Monday, September 14, 2009

response 2 _ Silvetti

"The Muses are not Amused"..... i think my head hurts?

This article does not stir up any internal angers that I have, or even enough interest to question his logic and reasoning for these four categories and their "definitions". Instead I find myself questioning the tools and methods of the architectural education process today. I think some of Silvetti's broader concerns, "a progressive dissipation of the centrality of our mission as educators to teach and learn rigourously and vigorously about form-making and its consequences, a process that is slowly becoming secondary and peripheral," [22] are very valid; I think that the process of architecture students has become impaired due to new technologies and the lack of historical precedent.
I am not about to start a debate about hand vs. digital or how many "building studies" we should all do, in fact I am a strong believer in advancement; however it is the steps we have taken to misuse these technologies that I question. Somewhere I think the necessary constraints that a hand produced processes encompassed are SOMETIMES, not always, lost in its transition to the digital world.

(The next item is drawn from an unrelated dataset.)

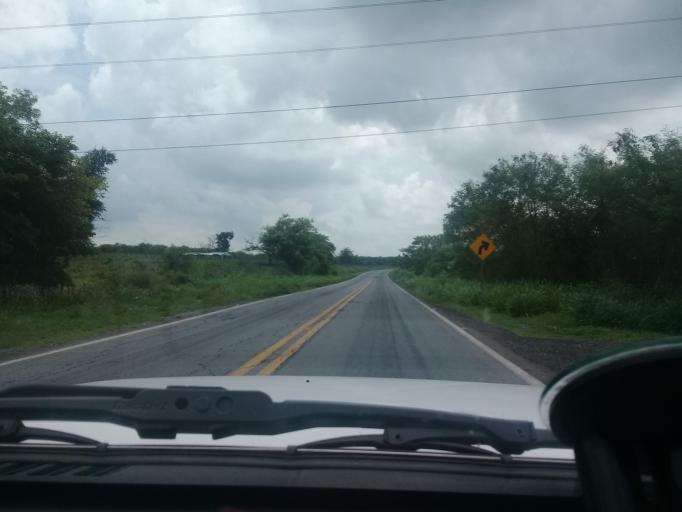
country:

In my experience and understanding of form making, I find it most easily manifested when derived by all the other aspects of the process. For this to be such an easy transition [which it hardly ever is], I've needed the foundations of historical precedent, my understanding and analysis of the landscape in which the project is being implemented, the overall comprehension of the building's function, and a large part of form making is intuitive. Perhaps its this last piece of the puzzle that Silvetti and others question when defining the problems within the process of producing form. However, in my opinion, one of the greatest attributes that a good architect has is his intuition to create something based on all other factors that fits the context of a landscape and creates a lasting experience.